§ Records contained in a dataset:
******
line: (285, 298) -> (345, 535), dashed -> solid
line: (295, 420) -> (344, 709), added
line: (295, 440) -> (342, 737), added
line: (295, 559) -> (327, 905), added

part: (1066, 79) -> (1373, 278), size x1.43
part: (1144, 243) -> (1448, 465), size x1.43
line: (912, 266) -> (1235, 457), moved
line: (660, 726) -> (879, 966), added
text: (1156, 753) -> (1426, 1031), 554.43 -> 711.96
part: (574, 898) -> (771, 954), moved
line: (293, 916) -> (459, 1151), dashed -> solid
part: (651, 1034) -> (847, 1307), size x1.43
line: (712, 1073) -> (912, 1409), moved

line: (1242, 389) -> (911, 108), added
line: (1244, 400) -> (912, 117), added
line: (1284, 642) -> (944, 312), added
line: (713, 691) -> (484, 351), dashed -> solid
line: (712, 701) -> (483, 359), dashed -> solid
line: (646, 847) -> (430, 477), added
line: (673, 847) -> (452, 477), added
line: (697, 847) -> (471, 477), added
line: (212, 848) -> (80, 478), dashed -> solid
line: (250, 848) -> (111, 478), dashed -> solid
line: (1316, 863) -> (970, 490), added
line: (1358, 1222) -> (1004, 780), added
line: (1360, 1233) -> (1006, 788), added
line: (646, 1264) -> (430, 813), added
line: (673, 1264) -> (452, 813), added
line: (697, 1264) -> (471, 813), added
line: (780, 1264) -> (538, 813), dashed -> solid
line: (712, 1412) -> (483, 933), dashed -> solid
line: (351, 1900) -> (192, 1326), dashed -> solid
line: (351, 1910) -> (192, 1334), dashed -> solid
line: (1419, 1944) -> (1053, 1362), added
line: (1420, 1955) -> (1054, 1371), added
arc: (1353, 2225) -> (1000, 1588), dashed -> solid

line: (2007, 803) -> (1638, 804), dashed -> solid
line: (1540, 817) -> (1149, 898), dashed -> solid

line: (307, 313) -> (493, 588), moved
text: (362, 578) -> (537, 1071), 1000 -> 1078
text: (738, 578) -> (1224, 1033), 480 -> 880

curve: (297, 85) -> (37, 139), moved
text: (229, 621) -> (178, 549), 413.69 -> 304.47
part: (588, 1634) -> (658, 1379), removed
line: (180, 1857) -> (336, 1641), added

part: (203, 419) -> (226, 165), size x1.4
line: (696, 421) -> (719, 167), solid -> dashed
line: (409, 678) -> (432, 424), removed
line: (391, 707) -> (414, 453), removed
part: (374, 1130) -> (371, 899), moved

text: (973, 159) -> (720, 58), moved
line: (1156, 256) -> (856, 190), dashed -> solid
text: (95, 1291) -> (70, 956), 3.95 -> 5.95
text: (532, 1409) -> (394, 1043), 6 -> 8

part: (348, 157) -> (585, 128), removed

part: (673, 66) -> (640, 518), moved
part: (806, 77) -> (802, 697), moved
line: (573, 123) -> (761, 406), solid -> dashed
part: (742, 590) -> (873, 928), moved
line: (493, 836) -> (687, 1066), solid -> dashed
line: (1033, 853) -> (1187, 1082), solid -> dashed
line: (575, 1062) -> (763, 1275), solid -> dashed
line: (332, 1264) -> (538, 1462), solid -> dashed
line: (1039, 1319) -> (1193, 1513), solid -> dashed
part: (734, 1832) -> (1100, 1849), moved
******
§ INSTRUCTIONS TO FOLLOW: From the records above, transcribe without alteration every line from the one with "line: (1284, 642) -> (944, 312), added" to the one with "line: (1316, 863) -> (970, 490), added", inclusive.

§ FINISHED EXERCISE:
line: (1284, 642) -> (944, 312), added
line: (713, 691) -> (484, 351), dashed -> solid
line: (712, 701) -> (483, 359), dashed -> solid
line: (646, 847) -> (430, 477), added
line: (673, 847) -> (452, 477), added
line: (697, 847) -> (471, 477), added
line: (212, 848) -> (80, 478), dashed -> solid
line: (250, 848) -> (111, 478), dashed -> solid
line: (1316, 863) -> (970, 490), added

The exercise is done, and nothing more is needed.